Common 401(k) Mistakes
- Not contributing enough for the full match. Every dollar of match you miss is an immediate 50-100% return you forfeited.
- Cashing out when changing jobs. Early withdrawals before 59.5 trigger income tax plus a 10% penalty. Roll the balance into an IRA or the new employer's plan instead.
- Borrowing against the balance. 401(k) loans feel cheap, but the borrowed amount stops compounding - and if you leave the job, the outstanding balance often becomes due within 60 days or gets treated as a taxable distribution.
- Target-date funds without checking the expense ratio. Some target-date funds charge 0.70%+ per year, which can cost six figures in lifetime returns compared to a 0.08% index fund.

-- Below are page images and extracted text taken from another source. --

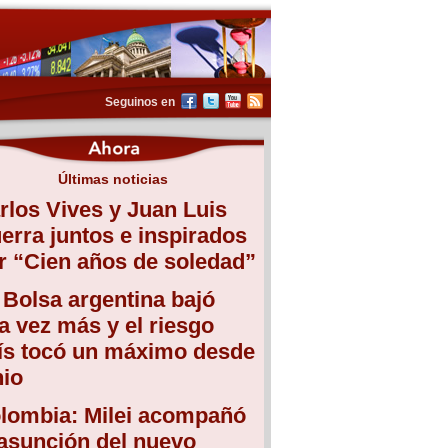
Seguinos en
Últimas noticias
rlos Vives y Juan Luis
erra juntos e inspirados
r “Cien años de soledad”
 Bolsa argentina bajó
a vez más y el riesgo
ís tocó un máximo desde
nio
lombia: Milei acompañó
 asunción del nuevo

- Ignoring the Roth option. Younger earners in lower brackets often benefit more from the Roth 401(k), where decades of growth come out tax-free.
Is a Million Dollars Enough to Retire On?

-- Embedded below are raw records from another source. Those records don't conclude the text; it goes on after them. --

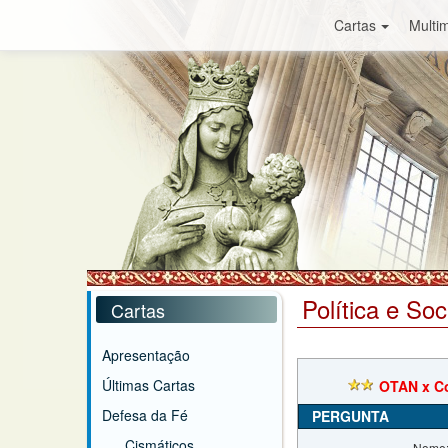
Cartas
Multim
Política e So
Cartas
Apresentação
Últimas Cartas
OTAN x C
Defesa da Fé
PERGUNTA
Cismáticos
Nome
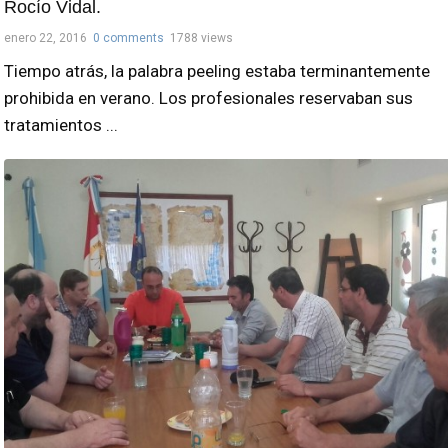
Rocío Vidal.
enero 22, 2016
0 comments
1788 views
Tiempo atrás, la palabra peeling estaba terminantemente
prohibida en verano. Los profesionales reservaban sus
tratamientos ...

A $1 million 401(k) sounds like a lot, but under the common 4% safe-withdrawal rule (Bengen 1994, later refined by the Trinity Study), it produces about $40,000 in year-one retirement income. Layered with the average Social Security benefit of roughly $1,980/month (Social Security Administration, January 2025, approximately $23,760/year), a millionaire retiree is looking at around $63,000/year in combined gross income - closer to middle-income than wealthy once federal and state taxes are paid. Morningstar's 2024 research suggests the sustainable rate has drifted closer to 3.7% because of higher starting valuations and longer retirements, meaning $1M supports about $37,000/year. To get closer to a $100,000/year retirement without counting on Social Security, most planners target $2.5M-$3M saved by age 65.

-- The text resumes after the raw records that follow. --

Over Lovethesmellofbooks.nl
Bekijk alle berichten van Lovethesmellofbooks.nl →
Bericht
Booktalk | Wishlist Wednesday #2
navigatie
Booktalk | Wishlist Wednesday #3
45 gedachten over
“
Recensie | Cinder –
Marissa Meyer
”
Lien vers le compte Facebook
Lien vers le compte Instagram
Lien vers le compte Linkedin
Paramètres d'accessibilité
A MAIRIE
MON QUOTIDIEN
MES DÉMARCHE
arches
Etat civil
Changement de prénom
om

All calculations run in your browser. No personal or financial data is stored or sent anywhere.
Sources
- IRS - 401(k) limit increases to $24,500 for 2026
- IRS Notice 2025-67 - 2026 retirement plan limits
- IRS - 401(k) and profit-sharing contribution limits
- SECURE 2.0 Act of 2022 (H.R. 2954)
- Fidelity Q4 2024 Retirement Analysis
- Vanguard - How America Saves 2025
- PSCA 67th Annual Survey of Profit Sharing and 401(k) Plans
- U.S. Department of Labor - A Look at 401(k) Plan Fees
Frequently Asked Questions
How much should I contribute to my 401(k)?
Most financial advisors suggest contributing at least enough to get the full employer match - that is free money. Beyond that, try to save 10-15% of your salary for retirement. The more you contribute early, the more time compound growth has to work in your favour.
What are the 2026 401(k) contribution limits?
For 2026, the IRS allows employee contributions up to $24,500 if you are under 50. If you are 50 or older, the catch-up limit rises to $32,500 ($24,500 plus an $8,000 catch-up). Ages 60-63 get an enhanced catch-up under SECURE 2.0, bringing the total to $35,750.
How does employer matching work?
Employer matching means your company contributes additional money to your 401(k) based on how much you put in. A common formula is 50% match on the first 6% of salary. So if you earn $80,000 and contribute 6% ($4,800), your employer adds $2,400.
What is a good expected rate of return for a 401(k)?
Historically, a diversified portfolio of stocks and bonds has returned roughly 7-8% per year before inflation. A common planning assumption is 7% for a balanced portfolio, though actual returns will vary year to year.
Does this calculator account for taxes?
This calculator projects the pre-tax balance of a traditional 401(k). Withdrawals in retirement will be taxed as ordinary income. For a tax-free alternative, consider a Roth 401(k) or Roth IRA where contributions are after-tax but withdrawals are tax-free.